#### [EXERCISE DETAILS]
Gather every line below where "Kernels" appears.

Page layout parsing data
........
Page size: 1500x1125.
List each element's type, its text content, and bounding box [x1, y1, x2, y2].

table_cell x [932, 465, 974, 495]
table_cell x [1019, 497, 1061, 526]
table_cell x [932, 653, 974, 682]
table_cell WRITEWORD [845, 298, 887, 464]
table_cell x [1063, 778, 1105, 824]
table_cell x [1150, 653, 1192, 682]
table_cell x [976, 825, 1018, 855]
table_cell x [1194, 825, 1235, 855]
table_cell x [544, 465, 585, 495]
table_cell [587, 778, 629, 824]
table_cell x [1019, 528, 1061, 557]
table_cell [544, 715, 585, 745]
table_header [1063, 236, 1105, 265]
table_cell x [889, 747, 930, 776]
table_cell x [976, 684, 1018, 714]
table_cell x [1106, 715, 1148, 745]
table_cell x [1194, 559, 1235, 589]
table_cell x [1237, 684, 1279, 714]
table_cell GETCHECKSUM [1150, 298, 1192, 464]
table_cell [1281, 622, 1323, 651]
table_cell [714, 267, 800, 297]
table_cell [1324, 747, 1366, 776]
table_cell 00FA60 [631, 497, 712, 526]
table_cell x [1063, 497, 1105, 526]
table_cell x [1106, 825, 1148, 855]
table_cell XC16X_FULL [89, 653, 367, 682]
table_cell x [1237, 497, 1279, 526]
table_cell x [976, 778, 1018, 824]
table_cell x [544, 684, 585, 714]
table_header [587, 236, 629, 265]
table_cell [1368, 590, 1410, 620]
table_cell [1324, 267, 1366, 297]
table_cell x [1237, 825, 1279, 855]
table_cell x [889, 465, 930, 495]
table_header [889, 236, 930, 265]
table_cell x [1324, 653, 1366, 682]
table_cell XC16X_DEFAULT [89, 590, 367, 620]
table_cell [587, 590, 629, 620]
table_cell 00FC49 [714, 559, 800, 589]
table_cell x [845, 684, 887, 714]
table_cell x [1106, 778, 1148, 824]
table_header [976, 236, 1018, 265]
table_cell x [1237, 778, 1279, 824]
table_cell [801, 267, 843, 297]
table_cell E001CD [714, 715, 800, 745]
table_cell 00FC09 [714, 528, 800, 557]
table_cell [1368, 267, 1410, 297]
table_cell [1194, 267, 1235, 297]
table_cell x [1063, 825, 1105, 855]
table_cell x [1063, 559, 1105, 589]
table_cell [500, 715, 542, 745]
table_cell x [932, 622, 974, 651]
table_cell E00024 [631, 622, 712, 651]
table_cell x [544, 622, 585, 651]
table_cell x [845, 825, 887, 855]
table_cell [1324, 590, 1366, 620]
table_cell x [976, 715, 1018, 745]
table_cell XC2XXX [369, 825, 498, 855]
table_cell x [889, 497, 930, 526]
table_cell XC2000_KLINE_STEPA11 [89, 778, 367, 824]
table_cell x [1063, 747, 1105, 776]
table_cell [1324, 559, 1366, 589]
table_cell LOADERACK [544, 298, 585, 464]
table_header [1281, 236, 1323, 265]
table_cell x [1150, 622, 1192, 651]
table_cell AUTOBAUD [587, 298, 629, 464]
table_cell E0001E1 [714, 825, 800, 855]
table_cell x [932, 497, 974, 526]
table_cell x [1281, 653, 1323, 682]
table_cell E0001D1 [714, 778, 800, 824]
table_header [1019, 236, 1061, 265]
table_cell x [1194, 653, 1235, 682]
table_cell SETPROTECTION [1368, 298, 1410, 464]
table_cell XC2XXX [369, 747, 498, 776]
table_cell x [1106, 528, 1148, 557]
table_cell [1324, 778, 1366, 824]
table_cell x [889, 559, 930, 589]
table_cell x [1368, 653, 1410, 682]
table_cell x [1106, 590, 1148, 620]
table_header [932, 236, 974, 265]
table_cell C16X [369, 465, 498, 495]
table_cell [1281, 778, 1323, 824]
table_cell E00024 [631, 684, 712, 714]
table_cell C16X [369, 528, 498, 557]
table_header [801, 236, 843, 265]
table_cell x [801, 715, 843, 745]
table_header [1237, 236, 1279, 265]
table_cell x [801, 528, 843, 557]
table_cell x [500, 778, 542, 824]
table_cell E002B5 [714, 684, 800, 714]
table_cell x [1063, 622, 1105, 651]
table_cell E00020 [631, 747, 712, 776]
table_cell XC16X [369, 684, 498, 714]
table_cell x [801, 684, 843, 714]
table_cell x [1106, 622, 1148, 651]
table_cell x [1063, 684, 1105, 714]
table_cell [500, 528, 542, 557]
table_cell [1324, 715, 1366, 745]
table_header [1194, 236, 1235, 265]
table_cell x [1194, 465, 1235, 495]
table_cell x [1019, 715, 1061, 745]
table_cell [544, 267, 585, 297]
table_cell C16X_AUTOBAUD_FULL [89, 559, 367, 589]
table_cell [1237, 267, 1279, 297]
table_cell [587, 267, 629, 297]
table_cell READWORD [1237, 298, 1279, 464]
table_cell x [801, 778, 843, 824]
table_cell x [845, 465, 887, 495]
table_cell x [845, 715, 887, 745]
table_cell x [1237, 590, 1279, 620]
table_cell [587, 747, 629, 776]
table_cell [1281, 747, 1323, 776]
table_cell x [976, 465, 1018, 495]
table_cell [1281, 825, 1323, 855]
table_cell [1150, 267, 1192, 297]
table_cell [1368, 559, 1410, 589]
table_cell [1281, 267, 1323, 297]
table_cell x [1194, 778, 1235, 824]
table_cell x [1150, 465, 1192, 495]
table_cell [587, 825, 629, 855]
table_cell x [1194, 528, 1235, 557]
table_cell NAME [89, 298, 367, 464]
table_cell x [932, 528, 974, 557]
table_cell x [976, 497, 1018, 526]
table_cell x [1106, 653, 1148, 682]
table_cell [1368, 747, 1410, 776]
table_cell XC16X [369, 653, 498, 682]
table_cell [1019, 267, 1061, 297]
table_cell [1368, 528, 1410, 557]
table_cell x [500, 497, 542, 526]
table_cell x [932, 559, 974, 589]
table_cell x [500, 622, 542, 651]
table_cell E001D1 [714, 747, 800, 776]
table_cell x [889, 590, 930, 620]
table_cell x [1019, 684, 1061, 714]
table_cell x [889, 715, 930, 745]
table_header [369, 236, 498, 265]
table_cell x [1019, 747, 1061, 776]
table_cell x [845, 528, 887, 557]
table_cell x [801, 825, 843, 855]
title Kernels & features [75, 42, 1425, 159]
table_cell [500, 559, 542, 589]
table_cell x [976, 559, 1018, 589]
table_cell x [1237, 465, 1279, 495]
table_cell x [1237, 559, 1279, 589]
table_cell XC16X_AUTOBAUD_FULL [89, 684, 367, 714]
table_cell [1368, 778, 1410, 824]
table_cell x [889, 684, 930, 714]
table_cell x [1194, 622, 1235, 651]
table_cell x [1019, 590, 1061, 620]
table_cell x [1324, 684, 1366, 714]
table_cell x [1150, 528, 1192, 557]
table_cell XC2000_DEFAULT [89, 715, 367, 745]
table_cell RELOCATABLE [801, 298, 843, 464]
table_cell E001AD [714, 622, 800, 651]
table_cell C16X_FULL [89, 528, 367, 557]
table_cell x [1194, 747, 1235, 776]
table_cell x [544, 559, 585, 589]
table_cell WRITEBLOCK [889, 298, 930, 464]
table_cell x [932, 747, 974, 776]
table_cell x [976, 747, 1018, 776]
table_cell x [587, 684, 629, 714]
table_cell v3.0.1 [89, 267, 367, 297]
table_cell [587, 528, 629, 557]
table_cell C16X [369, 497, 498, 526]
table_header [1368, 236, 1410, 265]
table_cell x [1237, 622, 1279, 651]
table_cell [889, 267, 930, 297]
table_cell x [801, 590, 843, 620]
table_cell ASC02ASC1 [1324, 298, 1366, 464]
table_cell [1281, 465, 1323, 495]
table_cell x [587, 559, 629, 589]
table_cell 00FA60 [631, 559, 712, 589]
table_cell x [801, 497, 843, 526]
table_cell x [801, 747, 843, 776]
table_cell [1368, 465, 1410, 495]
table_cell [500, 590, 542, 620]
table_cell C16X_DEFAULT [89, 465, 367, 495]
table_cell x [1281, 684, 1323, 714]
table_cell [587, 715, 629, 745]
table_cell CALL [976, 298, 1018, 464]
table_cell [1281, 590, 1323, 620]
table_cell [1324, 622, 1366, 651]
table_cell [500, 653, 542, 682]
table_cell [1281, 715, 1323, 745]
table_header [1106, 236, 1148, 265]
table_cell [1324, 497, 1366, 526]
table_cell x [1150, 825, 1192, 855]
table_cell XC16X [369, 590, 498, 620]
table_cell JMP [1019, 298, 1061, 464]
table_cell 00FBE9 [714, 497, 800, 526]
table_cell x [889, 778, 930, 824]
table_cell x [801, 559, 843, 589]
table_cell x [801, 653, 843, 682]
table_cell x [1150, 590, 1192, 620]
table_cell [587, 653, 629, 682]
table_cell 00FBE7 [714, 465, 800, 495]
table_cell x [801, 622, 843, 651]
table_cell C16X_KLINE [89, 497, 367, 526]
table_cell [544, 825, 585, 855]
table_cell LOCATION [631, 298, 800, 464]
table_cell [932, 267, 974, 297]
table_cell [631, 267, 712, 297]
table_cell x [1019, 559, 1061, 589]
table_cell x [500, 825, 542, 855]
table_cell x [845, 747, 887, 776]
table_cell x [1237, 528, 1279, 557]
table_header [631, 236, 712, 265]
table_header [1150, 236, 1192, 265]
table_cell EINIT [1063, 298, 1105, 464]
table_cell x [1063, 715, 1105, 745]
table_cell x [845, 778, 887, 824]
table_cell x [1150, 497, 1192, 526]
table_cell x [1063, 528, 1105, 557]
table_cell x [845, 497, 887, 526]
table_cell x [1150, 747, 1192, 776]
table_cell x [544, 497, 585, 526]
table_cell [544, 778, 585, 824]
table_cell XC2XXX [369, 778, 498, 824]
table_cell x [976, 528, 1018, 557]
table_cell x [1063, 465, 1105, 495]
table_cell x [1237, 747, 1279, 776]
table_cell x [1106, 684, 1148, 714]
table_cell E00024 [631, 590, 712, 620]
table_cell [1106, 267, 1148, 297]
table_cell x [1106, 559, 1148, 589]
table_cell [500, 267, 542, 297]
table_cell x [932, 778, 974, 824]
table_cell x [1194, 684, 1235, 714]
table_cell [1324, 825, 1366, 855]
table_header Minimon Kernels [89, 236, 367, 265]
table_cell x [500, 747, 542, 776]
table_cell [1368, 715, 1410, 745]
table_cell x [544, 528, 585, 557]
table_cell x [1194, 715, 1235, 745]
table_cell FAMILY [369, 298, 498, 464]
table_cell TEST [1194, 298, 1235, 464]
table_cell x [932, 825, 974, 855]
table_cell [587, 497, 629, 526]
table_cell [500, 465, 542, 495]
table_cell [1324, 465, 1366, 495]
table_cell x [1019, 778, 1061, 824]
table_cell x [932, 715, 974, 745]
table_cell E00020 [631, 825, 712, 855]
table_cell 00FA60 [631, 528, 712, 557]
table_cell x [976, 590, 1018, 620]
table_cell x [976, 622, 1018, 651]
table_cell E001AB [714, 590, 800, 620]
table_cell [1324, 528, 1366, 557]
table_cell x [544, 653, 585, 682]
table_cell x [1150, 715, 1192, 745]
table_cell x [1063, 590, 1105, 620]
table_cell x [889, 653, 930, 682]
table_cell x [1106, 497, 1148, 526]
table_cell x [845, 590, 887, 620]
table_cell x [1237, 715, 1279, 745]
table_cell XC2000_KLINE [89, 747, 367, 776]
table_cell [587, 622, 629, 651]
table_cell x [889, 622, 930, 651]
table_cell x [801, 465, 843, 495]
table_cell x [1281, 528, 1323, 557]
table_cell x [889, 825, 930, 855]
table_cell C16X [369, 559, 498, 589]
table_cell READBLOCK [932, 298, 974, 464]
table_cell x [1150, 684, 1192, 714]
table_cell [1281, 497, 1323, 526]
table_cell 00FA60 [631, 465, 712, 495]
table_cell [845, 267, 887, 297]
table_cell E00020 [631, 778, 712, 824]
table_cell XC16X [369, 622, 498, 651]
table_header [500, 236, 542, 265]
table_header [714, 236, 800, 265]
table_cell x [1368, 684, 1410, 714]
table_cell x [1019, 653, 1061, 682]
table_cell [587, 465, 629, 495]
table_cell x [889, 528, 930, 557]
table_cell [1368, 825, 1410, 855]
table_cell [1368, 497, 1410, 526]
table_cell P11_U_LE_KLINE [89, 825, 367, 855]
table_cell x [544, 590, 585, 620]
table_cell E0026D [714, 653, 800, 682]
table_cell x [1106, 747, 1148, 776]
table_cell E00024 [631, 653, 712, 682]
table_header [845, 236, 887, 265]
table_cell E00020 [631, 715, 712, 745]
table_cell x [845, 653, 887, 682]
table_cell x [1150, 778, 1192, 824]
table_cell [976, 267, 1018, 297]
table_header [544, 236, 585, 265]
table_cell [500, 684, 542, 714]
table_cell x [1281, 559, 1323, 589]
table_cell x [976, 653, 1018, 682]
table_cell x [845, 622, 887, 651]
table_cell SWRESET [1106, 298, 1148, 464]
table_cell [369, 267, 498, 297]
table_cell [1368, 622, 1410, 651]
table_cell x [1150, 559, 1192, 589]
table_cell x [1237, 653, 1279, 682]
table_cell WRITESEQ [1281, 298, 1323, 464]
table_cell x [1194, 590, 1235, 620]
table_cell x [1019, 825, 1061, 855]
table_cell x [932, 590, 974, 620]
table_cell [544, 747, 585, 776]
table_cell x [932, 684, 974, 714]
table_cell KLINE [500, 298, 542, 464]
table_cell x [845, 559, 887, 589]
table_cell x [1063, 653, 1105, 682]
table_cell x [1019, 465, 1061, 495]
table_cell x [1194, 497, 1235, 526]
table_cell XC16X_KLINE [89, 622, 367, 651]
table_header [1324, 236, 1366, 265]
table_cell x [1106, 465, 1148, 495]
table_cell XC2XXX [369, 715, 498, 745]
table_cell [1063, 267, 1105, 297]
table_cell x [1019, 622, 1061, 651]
........
#### [RESULT OF THIS EXERCISE]
title Kernels & features [75, 42, 1425, 159]
table_header Minimon Kernels [89, 236, 367, 265]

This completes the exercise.